> **What is being asked**
Wherever the string "ethics" appears in the entries below, return the line that holds it.

> **Extracted data**
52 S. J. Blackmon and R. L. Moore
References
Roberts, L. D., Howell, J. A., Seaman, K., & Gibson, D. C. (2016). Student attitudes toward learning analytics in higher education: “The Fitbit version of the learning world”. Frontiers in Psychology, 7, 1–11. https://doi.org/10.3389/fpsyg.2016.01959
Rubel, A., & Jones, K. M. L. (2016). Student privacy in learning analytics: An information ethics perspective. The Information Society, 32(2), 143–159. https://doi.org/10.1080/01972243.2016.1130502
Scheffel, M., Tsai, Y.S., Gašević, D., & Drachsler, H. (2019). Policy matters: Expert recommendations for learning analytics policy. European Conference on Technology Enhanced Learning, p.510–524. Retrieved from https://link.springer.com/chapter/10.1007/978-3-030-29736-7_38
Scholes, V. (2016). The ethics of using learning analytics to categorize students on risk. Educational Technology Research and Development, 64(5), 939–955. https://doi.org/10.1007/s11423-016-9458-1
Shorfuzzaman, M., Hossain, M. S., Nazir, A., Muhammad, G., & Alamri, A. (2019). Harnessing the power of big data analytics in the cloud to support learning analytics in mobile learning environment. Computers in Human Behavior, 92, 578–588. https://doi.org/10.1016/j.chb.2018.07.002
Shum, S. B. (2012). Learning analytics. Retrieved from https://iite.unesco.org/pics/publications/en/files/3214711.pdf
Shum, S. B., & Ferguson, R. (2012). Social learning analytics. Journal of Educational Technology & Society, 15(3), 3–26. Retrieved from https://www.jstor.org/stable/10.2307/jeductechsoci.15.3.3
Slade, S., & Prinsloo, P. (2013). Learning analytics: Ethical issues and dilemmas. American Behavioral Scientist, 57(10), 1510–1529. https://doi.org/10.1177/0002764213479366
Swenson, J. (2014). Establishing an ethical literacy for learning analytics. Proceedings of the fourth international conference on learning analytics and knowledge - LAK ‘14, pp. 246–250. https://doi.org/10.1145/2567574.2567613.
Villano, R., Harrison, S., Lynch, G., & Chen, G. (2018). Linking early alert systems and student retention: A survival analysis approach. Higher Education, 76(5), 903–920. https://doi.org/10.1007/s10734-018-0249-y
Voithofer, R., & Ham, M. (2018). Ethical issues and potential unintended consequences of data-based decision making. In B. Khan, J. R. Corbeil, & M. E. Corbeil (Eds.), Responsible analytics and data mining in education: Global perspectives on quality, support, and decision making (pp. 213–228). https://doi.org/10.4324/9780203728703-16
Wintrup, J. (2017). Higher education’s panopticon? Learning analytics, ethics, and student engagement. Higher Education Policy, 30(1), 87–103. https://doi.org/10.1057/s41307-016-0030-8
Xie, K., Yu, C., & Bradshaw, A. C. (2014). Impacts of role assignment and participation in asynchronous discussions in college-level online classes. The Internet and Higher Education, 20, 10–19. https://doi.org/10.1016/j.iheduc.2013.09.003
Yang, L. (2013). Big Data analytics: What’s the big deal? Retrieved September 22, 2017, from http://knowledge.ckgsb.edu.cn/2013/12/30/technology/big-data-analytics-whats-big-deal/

> **Output of the exercise**
Rubel, A., & Jones, K. M. L. (2016). Student privacy in learning analytics: An information ethics perspective. The Information Society, 32(2), 143–159. https://doi.org/10.1080/01972243.2016.1130502
Scholes, V. (2016). The ethics of using learning analytics to categorize students on risk. Educational Technology Research and Development, 64(5), 939–955. https://doi.org/10.1007/s11423-016-9458-1
Wintrup, J. (2017). Higher education’s panopticon? Learning analytics, ethics, and student engagement. Higher Education Policy, 30(1), 87–103. https://doi.org/10.1057/s41307-016-0030-8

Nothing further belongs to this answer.